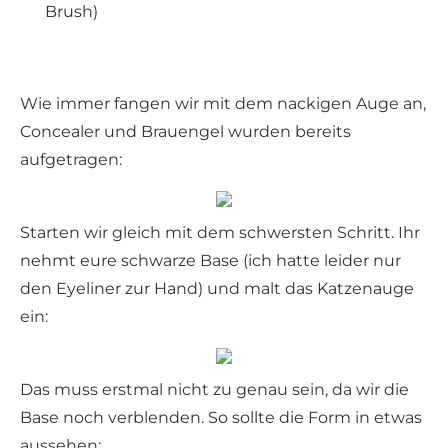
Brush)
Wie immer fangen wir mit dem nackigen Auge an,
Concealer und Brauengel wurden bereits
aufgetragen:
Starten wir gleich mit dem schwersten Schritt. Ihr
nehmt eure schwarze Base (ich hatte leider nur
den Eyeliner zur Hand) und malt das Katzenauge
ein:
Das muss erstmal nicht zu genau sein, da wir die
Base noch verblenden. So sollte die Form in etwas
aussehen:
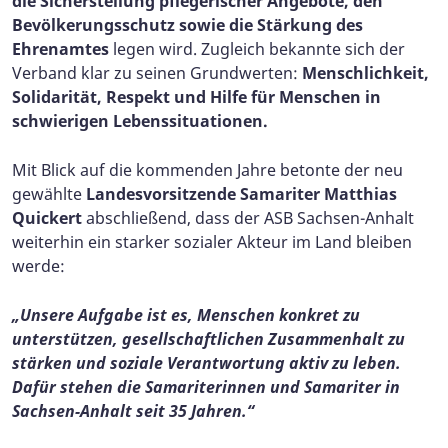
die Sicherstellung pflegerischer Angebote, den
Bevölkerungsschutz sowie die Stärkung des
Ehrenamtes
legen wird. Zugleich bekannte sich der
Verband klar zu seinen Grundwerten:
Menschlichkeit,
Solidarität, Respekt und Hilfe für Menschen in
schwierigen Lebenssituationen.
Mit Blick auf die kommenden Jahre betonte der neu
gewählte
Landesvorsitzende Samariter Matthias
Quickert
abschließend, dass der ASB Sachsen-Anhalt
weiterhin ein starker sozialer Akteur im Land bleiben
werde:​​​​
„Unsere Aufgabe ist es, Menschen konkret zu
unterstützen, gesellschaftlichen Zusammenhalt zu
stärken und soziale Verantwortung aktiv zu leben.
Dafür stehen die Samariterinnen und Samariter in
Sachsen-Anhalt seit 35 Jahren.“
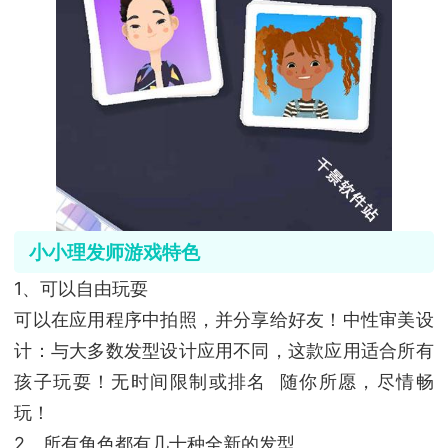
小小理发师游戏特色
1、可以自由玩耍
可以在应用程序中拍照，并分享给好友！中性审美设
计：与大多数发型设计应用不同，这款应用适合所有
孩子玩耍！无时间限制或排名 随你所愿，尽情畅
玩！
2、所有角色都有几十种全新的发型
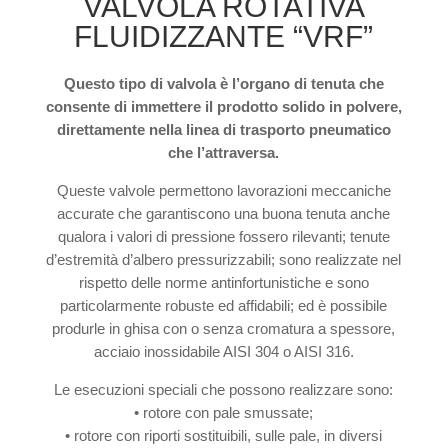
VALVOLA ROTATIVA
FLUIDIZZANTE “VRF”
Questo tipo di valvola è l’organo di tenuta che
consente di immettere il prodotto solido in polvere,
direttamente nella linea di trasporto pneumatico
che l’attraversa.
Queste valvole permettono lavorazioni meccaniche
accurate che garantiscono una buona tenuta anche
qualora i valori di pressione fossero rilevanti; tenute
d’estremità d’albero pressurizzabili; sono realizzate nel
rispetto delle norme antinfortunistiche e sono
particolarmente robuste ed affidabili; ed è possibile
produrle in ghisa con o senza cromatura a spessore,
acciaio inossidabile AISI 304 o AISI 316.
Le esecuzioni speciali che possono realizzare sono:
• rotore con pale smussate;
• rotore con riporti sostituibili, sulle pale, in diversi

* * * * *

Instructions to follow ::
Turn every line of text in the material above into one numbered list, leaving out blank lines and the pictures.

Expected answer ::
1. Brush)
2. Wie immer fangen wir mit dem nackigen Auge an,
3. Concealer und Brauengel wurden bereits
4. aufgetragen:
5. Starten wir gleich mit dem schwersten Schritt. Ihr
6. nehmt eure schwarze Base (ich hatte leider nur
7. den Eyeliner zur Hand) und malt das Katzenauge
8. ein:
9. Das muss erstmal nicht zu genau sein, da wir die
10. Base noch verblenden. So sollte die Form in etwas
11. aussehen:
12. die Sicherstellung pflegerischer Angebote, den
13. Bevölkerungsschutz sowie die Stärkung des
14. Ehrenamtes
15. legen wird. Zugleich bekannte sich der
16. Verband klar zu seinen Grundwerten:
17. Menschlichkeit,
18. Solidarität, Respekt und Hilfe für Menschen in
19. schwierigen Lebenssituationen.
20. Mit Blick auf die kommenden Jahre betonte der neu
21. gewählte
22. Landesvorsitzende Samariter Matthias
23. Quickert
24. abschließend, dass der ASB Sachsen-Anhalt
25. weiterhin ein starker sozialer Akteur im Land bleiben
26. werde:​​​​
27. „Unsere Aufgabe ist es, Menschen konkret zu
28. unterstützen, gesellschaftlichen Zusammenhalt zu
29. stärken und soziale Verantwortung aktiv zu leben.
30. Dafür stehen die Samariterinnen und Samariter in
31. Sachsen-Anhalt seit 35 Jahren.“
32. 小小理发师游戏特色
33. 1、可以自由玩耍
34. 可以在应用程序中拍照，并分享给好友！中性审美设
35. 计：与大多数发型设计应用不同，这款应用适合所有
36. 孩子玩耍！无时间限制或排名 随你所愿，尽情畅
37. 玩！
38. 2、所有角色都有几十种全新的发型
39. VALVOLA ROTATIVA
40. FLUIDIZZANTE “VRF”
41. Questo tipo di valvola è l’organo di tenuta che
42. consente di immettere il prodotto solido in polvere,
43. direttamente nella linea di trasporto pneumatico
44. che l’attraversa.
45. Queste valvole permettono lavorazioni meccaniche
46. accurate che garantiscono una buona tenuta anche
47. qualora i valori di pressione fossero rilevanti; tenute
48. d’estremità d’albero pressurizzabili; sono realizzate nel
49. rispetto delle norme antinfortunistiche e sono
50. particolarmente robuste ed affidabili; ed è possibile
51. produrle in ghisa con o senza cromatura a spessore,
52. acciaio inossidabile AISI 304 o AISI 316.
53. Le esecuzioni speciali che possono realizzare sono:
54. • rotore con pale smussate;
55. • rotore con riporti sostituibili, sulle pale, in diversi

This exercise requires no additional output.